Here is where my understanding is a bit fuzzier, and perhaps I should spend more time reading the code. When the alignment style is not ENAS_DontAlign, the function alignEscapedNewlines() adjusts the EscapedNewlineColumn of each line, including blank lines, which seems to result in EscapedNewlineColumn being always sufficiently large to do this subtraction without wrapping. (The approach of immediately return;ing for ENAS_DontAlign, committed in rL302428, was causing the EscapedNewlineColumn to be 0 here.)

It is a possibility to simply check the EscapedNewlineColumn and do something different inside of appendNewlineText(). I'd be interested to hear your thoughts on which approach is better. Perhaps if I study the code some more there will a nice simplification will reveal itself to me...

jtbandes updated this revision to Diff 108860.EditedJul 30 2017, 11:19 PM

Okay, I think this approach is better:

  • Rename the version of appendNewlineText used for escaped newlines to appendEscapedNewlineText to reduce confusability.
  • If ENAS_DontAlign, skip all of the offset calculation logic.

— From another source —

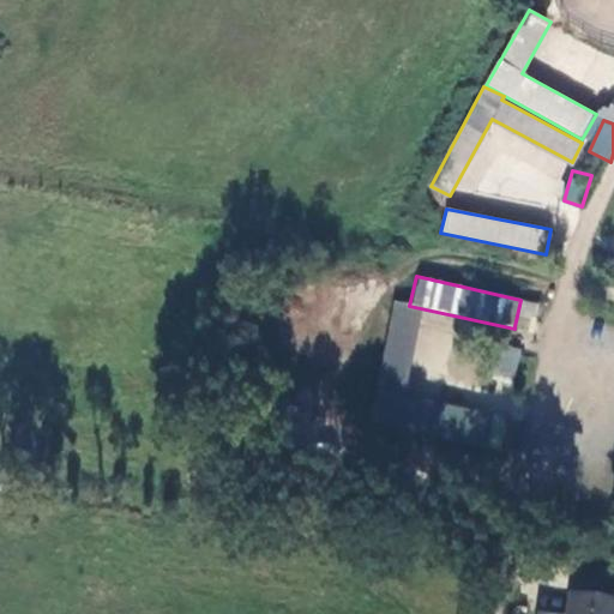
[(521,300),(515,326),(533,330),(539,304),(521,300)]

Just append space-backslash-newline.
  • Restore the offset calculation to use EscapedNewlineColumn - 1, which it was before D32733. This was only changed to support the early-return approach.
  • Leave in the assert.
jtbandes updated this revision to Diff 108863.Jul 30 2017, 11:29 PM
  • Undo change in argument list
djasper added inline comments.Aug 4 2017, 1:19 AM
lib/Format/WhitespaceManager.cpp
648–649

You could change this to:

unsigned Spaces =
    std::max<int>(1, EscapedNewlineColumn - PreviousEndOfTokenColumn - 1);
for (unsigned i = 0; i < Newlines; ++i) {
  Text.append(Spaces, ' ');
  Text.append(UseCRLF ? "\\\r\n" : "\\\n");
  Spaces = std::max<int>(0, EscapedNewlineColumn - 1);
}

And it should work without problems and without special code path.

650

Note that when you have an empty line, this would turn into:

#define A \
  int i; \
 \                <-- Note the 1-space indent here.
  int j; \
  int k;

With my alternative below, that "\" will just be put at column 0, which probably isn't better or worse.

jtbandes added inline comments.Aug 5 2017, 1:57 PM
lib/Format/WhitespaceManager.cpp
650

I suppose that can be changed back to 1 by using std::max<int>(1, EscapedNewlineColumn - 1); instead, right? I don't have strong feelings about whether it should be 0 or 1.

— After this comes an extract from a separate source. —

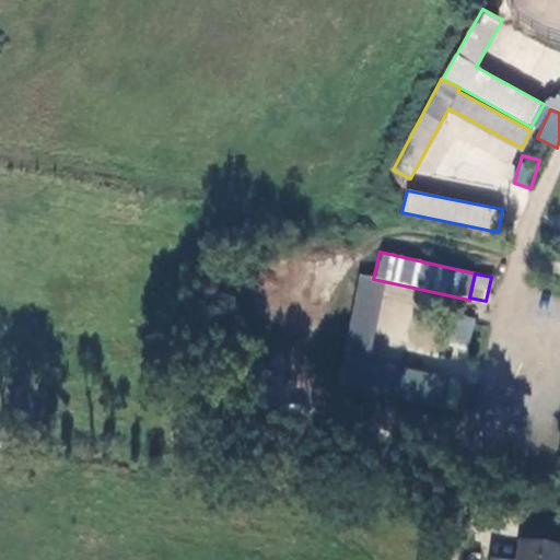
[(386,282),(360,277),(337,385),(363,391),(386,282)]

djasper accepted this revision.Aug 6 2017, 10:18 PM

Thanks you.

lib/Format/WhitespaceManager.cpp
650

I don't either. Leave as is for now.

This revision is now accepted and ready to land.Aug 6 2017, 10:18 PM

Thanks. Can you commit this when you get a chance? I don't have permissions.

This revision was automatically updated to reflect the committed changes.